LAKEVIEW — Along Adam Rosa's daily commute from Belmont Station to his Lakeview home, there aren't many options to grab fresh food.
There's the Walgreens at Belmont and Sheffield Avenues and the Target opening at 3200 N. Clark St., "which will fill a little bit of the niche," he said.
"One thing we'll need is a grocery store, a place to get milk and buy food," said Rosa, president of Hawthorne Neighbors, a Lakeview neighborhood group.
The suggestion was just one of many the urban planner brought to Tuesday's "stakeholder meeting" hosted by the CTA to formalize its transit-oriented development plan. The meeting is the first of two designed to solicit ideas from people living near the Belmont bypass (or flyover) of the Red and Purple Line Modernization project, CTA officials said.
After soliciting advice from neighbors, the CTA will begin drawing up a transit-oriented development plan, which the agency called "a proactive effort ... to create a community-driven guide for future development."
At Tuesday's meeting, attendees were asked to weigh in on such topics as neighborhood opportunity, land use and urban design ideas that the CTA presented in partnership with architecture firm Solomon Cordwell Buenz, which was hired to develop the plan.
While Rosa's neighborhood group initially was "formally opposed" to the flyover, now that it's a reality, the group will partner with CTA to ensure the development benefits the community, he said.
"Our main concern is when they look to demolish buildings at Clark and Wilton, what happens to those spaces?

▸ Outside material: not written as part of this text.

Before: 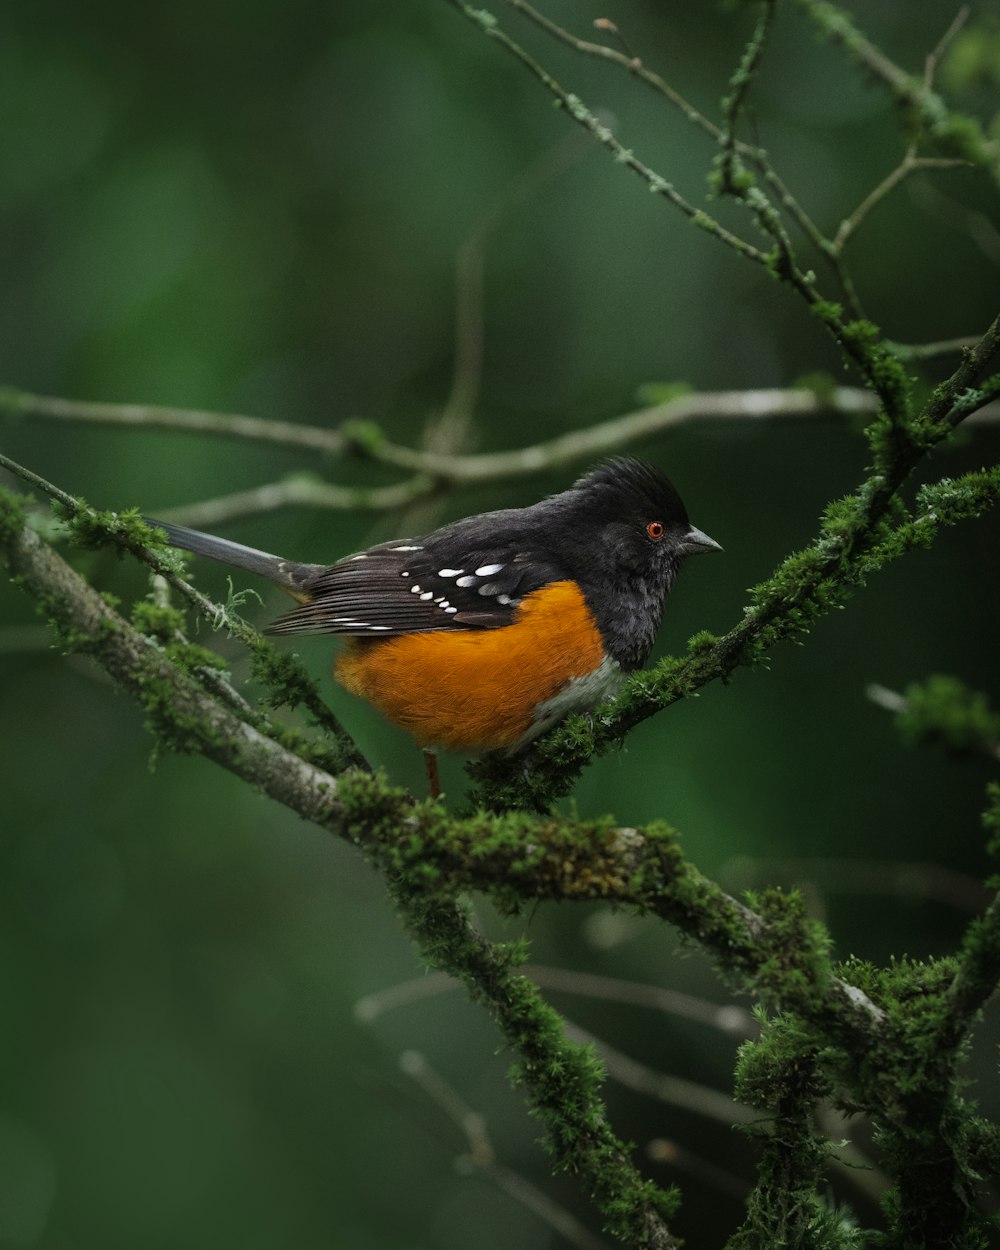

Because redevelopment isn't going to come until the flyover is complete," said Rosa. "It's important to consider short-term impacts [and] how to activate the space."
Rosa's redevelopment ideas include a high-intensity, mixed-use development that "fits the character of the neighborhood, but also looks to the future," he said.
In November, the Lakeview East Chamber of Commerce took over the neighborhood's 2017 property tax budget and promised that cosmetic improvements, along with crime reduction, would be top priorities in the immediate future.
Tuesday, Executive Director Maureen Martino said officials should be looking to make the area feel less residential and more like "a tourism destination," she said.
"We don't want it to look like suburbia in the middle of the entertainment district," said Martino.
With the renovations already underway at Wrigley Field, developers should be thinking about adding hotels, drawing more young residents and embracing the entertainment district with rock or blues clubs, she said.
Residents can expect the first public meeting, which will also solicit development ideas from the community, in early summer, CTA said.